From a total of 235 teeth, the PEB rate for RI (6.1%) was significantly lower (p<0.05) than FV (17.9%; OR 3.0, 95%CI 1.07, 8.48) and FV+etch (17.3%; OR 3.1, 95%CI 1.13, 8.73). DMFT index >3, brown opacities, cusp involvement, and age between 6-8 years predicted PEB (p<0.05).
Resin infiltration positively influenced the structural integrity maintenance of MIH-affected teeth by decreasing the risk of enamel breakdown over18 months follow-up. Registry of Clinical Trials (RBR-8wwk3n).
Resin infiltration proved to be a more efficacious intervention to maintain the structural integrity of MIH-affected teeth than fluoride varnish therapies.

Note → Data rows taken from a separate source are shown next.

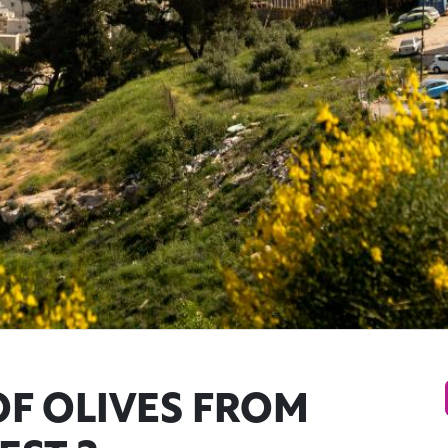
F OLIVES FROM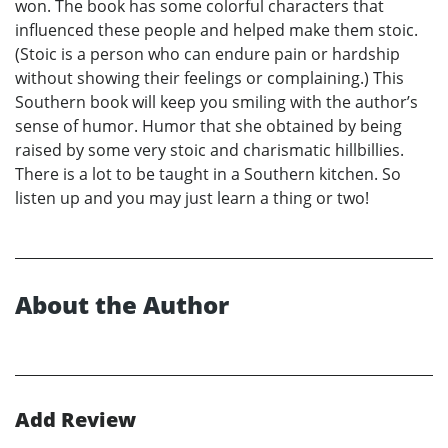
won. The book has some colorful characters that
influenced these people and helped make them stoic.
(Stoic is a person who can endure pain or hardship
without showing their feelings or complaining.) This
Southern book will keep you smiling with the author’s
sense of humor. Humor that she obtained by being
raised by some very stoic and charismatic hillbillies.
There is a lot to be taught in a Southern kitchen. So
listen up and you may just learn a thing or two!
About the Author
Add Review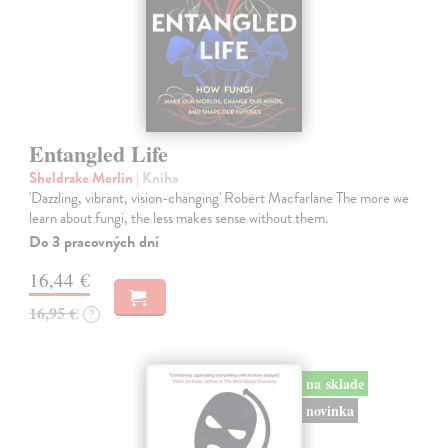
Entangled Life
Sheldrake Merlin
| Kniha
'Dazzling, vibrant, vision-changing' Robert Macfarlane The more we
learn about fungi, the less makes sense without them.
Do 3 pracovných dní
16,44 €
16,95 €
?
na sklade
novinka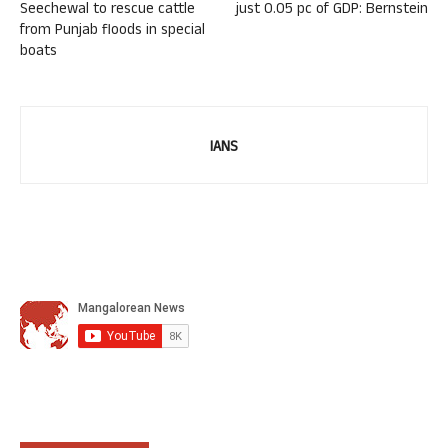
Seechewal to rescue cattle
just 0.05 pc of GDP: Bernstein
from Punjab floods in special
boats
IANS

评估氟保护漆(FV)疗法或树脂渗透(RI)治疗对维持矿化不全磨牙(MIH)患牙结构完整性的影响。
纳入了 51 名 6-12 岁的儿童,他们至少有一颗切牙和一颗第一恒磨牙有黄色/棕色 MIH 不透明。患者被随机分配到三组:FV-氟保护漆(Duraphat);FV-酸蚀-氟保护漆(Duraphat)用 37%磷酸酸蚀牙釉质后;或 RI-树脂渗透系统(Icon)。在 18 个月内监测不透明度。主要结局是由于萌出后牙釉质破裂(PEB)导致的完整性丧失。协变量包括性别、年龄、DMFT 指数、不透明度颜色、菌斑指数、MIH 受累牙数和 MIH 受累牙面数。Fisher 精确检验用于检验治疗与 PEB 的关联,Kaplan-Meier 法分析生存率,Cox 回归确定哪些协变量将预测失败(α=0.05)。
在总共 235 颗牙齿中,RI(6.1%)的 PEB 率明显低于 FV(17.9%;OR 3.0,95%CI 1.07,8.48)和 FV-酸蚀(17.3%;OR 3.1,95%CI 1.13,8.73)。DMFT 指数>3、棕色不透明度、牙尖受累和 6-8 岁年龄预测 PEB(p<0.05)。
树脂渗透通过降低 18 个月随访期间牙釉质破裂的风险,对 MIH 患牙结构完整性的维持产生了积极影响。临床试验注册(RBR-8wwk3n)。
与氟保护漆疗法相比,树脂渗透被证明是维持 MIH 患牙结构完整性更有效的干预措施。